Assignment ::
Filter the lines below, copying only those with the string "lurvbräken".

----- Data section -----

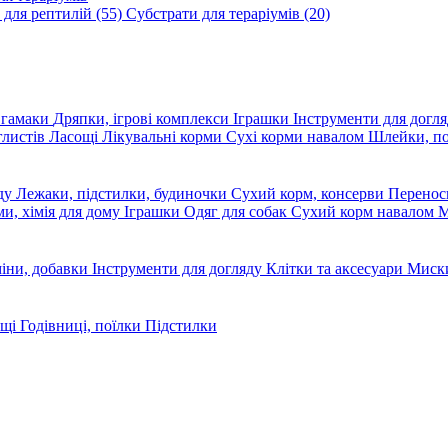
 для рептилій
(55)
Субстрати для тераріумів
(20)
, гамаки
Дряпки, ігрові комплекси
Іграшки
Інструменти для догл
глистів
Ласощі
Лікувальні корми
Сухі корми навалом
Шлейки, п
яду
Лежаки, підстилки, будиночки
Сухий корм, консерви
Перено
ми, хімія для дому
Іграшки
Одяг для собак
Сухий корм навалом
М
міни, добавки
Інструменти для догляду
Клітки та аксесуари
Миски
ощі
Годівниці, поїлки
Підстилки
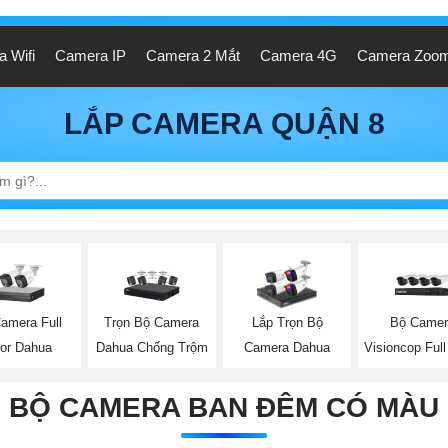
 Wifi
Camera IP
Camera 2 Mắt
Camera 4G
Camera Zoo
LẮP CAMERA QUẬN 8
amera Full
Trọn Bộ Camera
Bộ Camer
Lắp Trọn Bộ
lor Dahua
Dahua Chống Trộm
Visioncop Full
Camera Dahua
BỘ CAMERA BAN ĐÊM CÓ MÀU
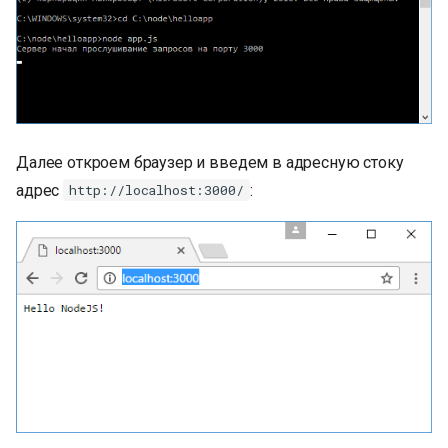
Далее откроем браузер и введем в адресную стоку
адрес
:
http://localhost:3000/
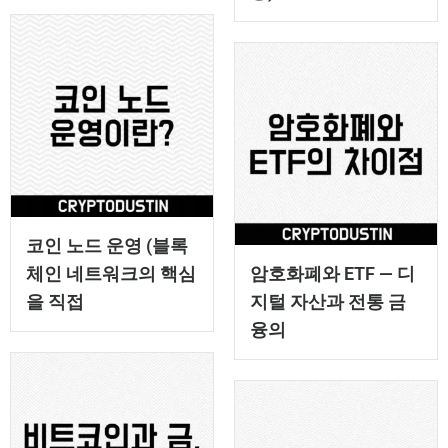
코인 노드 운영 (블록
체인 네트워크의 핵심
암호화폐와 ETF — 디
을 직접
지털 자산과 전통 금
융의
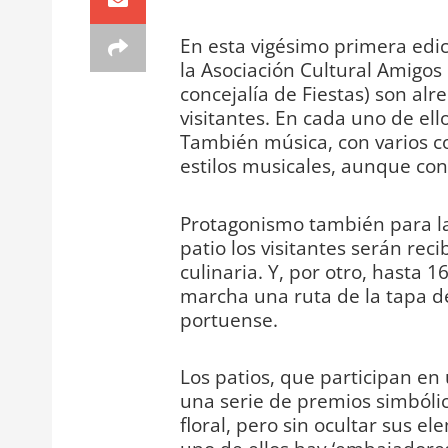
En esta vigésimo primera edic
la Asociación Cultural Amigos 
concejalía de Fiestas) son alr
visitantes. En cada uno de ell
También música, con varios c
estilos musicales, aunque con
Protagonismo también para la
patio los visitantes serán re
culinaria. Y, por otro, hasta 
marcha una ruta de la tapa de
portuense.
Los patios, que participan en
una serie de premios simbóli
floral, pero sin ocultar sus e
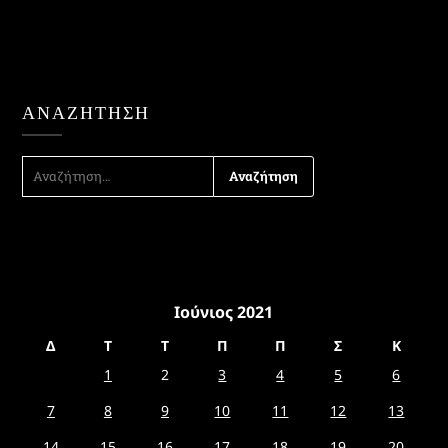
ΑΝΑΖΉΤΗΣΗ
ΑΝΑΖΉΤΗΣΗ
ΓΙΑ:
Ιούνιος 2021
Δ
Τ
Τ
Π
Π
Σ
Κ
1
2
3
4
5
6
7
8
9
10
11
12
13
14
15
16
17
18
19
20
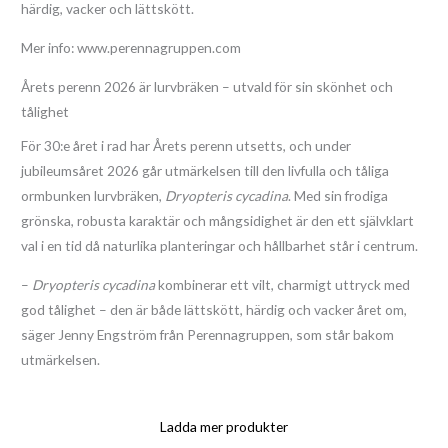
härdig, vacker och lättskött.
Mer info:
www.perennagruppen.com
Årets perenn 2026 är lurvbräken – utvald för sin skönhet och
tålighet
För 30:e året i rad har Årets perenn utsetts, och under
jubileumsåret 2026 går utmärkelsen till den livfulla och tåliga
ormbunken lurvbräken,
Dryopteris cycadina
. Med sin frodiga
grönska, robusta karaktär och mångsidighet är den ett självklart
val i en tid då naturlika planteringar och hållbarhet står i centrum.
–
Dryopteris cycadina
kombinerar ett vilt, charmigt uttryck med
god tålighet – den är både lättskött, härdig och vacker året om,
säger Jenny Engström från Perennagruppen, som står bakom
utmärkelsen.
Ladda mer produkter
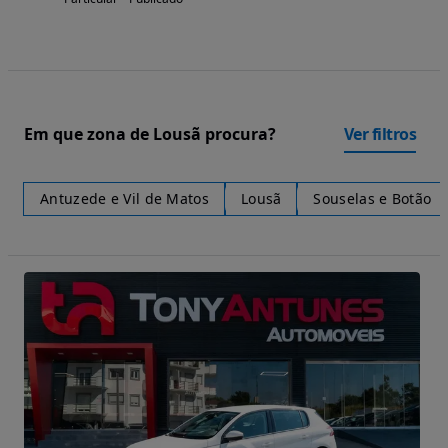
Em que zona de Lousã procura?
Ver filtros
Antuzede e Vil de Matos
Lousã
Souselas e Botão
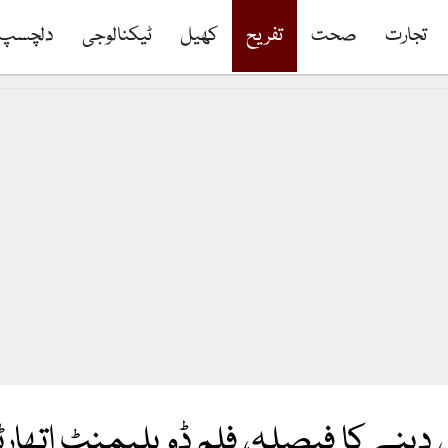
تجارت
صحت
تفریح
کھیل
ٹیکنالوجی
دلچسپ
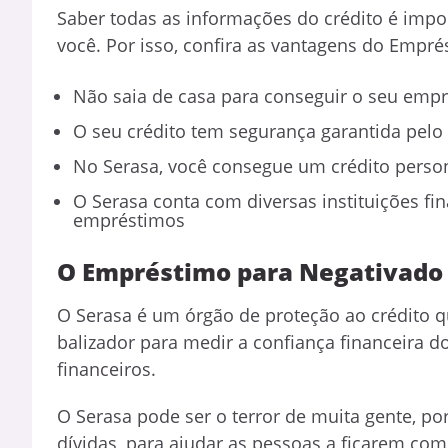
Saber todas as informações do crédito é import
você. Por isso, confira as vantagens do Empr
Não saia de casa para conseguir o seu empr
O seu crédito tem segurança garantida pelo
No Serasa, você consegue um crédito person
O Serasa conta com diversas instituições fi
empréstimos
O Empréstimo para Negativado 
O Serasa é um órgão de proteção ao crédito qu
balizador para medir a confiança financeira 
financeiros.
O Serasa pode ser o terror de muita gente, po
dívidas, para ajudar as pessoas a ficarem co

-----

Exercise response ::
Årets perenn 2026 är lurvbräken – utvald för sin skönhet och
ormbunken lurvbräken,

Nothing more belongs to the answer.